CATANIA – Sono serviti oltre dieci anni per arrivare ad un primo punto processuale. Il blitz Grease, scattato nel 2010, sferrò un colpo durissimo al clan Cintorino (alleato dei Cappello di Catania) che opera tra Calatabiano e Taormina. Fu fermato un imponente traffico di cocaina che portava a collegamenti con ‘corrieri’ spagnoli e narcos colombiani. Ma cosa più importante, fu ricostruita la mappa del pizzo individuando almeno 12 episodi. Le accuse a vario titolo, infatti, erano associazione mafiosa, estorsione e droga.

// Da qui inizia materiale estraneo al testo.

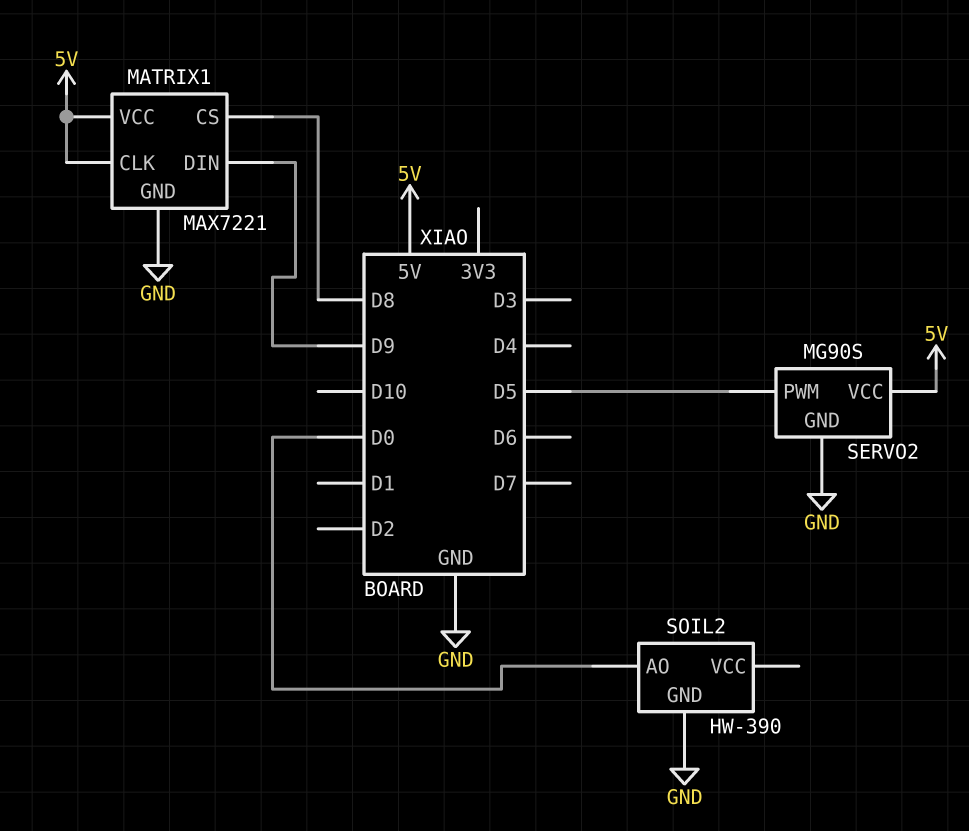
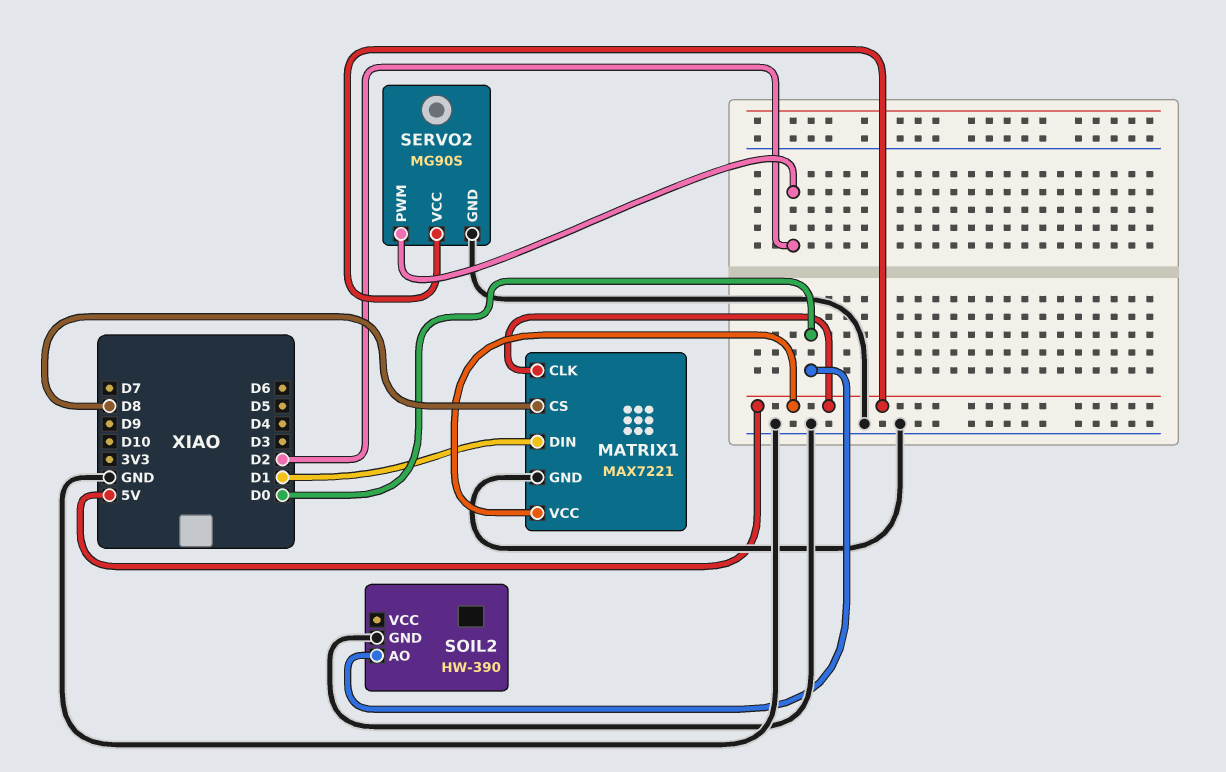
MATRIX1 pin DIN: D9 -> D1
SERVO2 pin PWM: D5 -> D2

Il boss del clan Cintorino da poco pentito
In quella retata finì in manette Carmelo Porto, il boss che due anni fa – dopo l’arresto nell’inchiesta Isola Bella – ha portato un vero e proprio terremoto nelle cosche che operano nella riviera jonica. Le sue rivelazioni hanno determinato, assieme ad esiti investigativi e accertamenti degli inquirenti, l’invio dei commissari prefettizi al comune di Calatabiano per verificare che non vi siano state infiltrazioni nell’attività amministrativa.
Il ruolo della figlia del boss
Nel corso dell’operazione non fu arrestata la figlia di Porto, Francesca che poi fu catturata alcuni giorni dopo. Secondo l’ipotesi accusatoria la donna sarebbe stata il “collettore” del padre, all’epoca detenuto, tra il carcere e l’esterno. Insomma avrebbe utilizzato i colloqui per poter ricevere messaggi poi da trasmettere agli affiliati a piede libero.
La sentenza
Consuelo Corrao, presidente della terza sezione penale del Tribunale di Catania, alcuni giorni fa, ha letto la sentenza nei confronti dei quattro imputati che optarono per il processo ordinario. Che si è chiuso – ma solo nella fase di primo grado – undici anni dopo l’operazione antimafia. Trent’anni di reclusione è stata la pena inflitta a Carmelo Porto, mentre la figlia Francesco è stata condannata a 12 anni 6 mesi e 54 mila euro di multa. Gli altri tre imputati Michele Cintorino, Giuseppe Timpanaro e Sebastiano Reitano sono stati rispettivamente condannati a 7 anni, 10 anni 6 mesi e 47 mila euro di multa, 10 anni e 3 mesi e 45 mila euro di multa. Le motivazioni saranno depositati tra 90 giorni. È certo il ricorso in appello delle difese. Anche quella del collaboratore di giustizia vista la misura (severa) della condanna.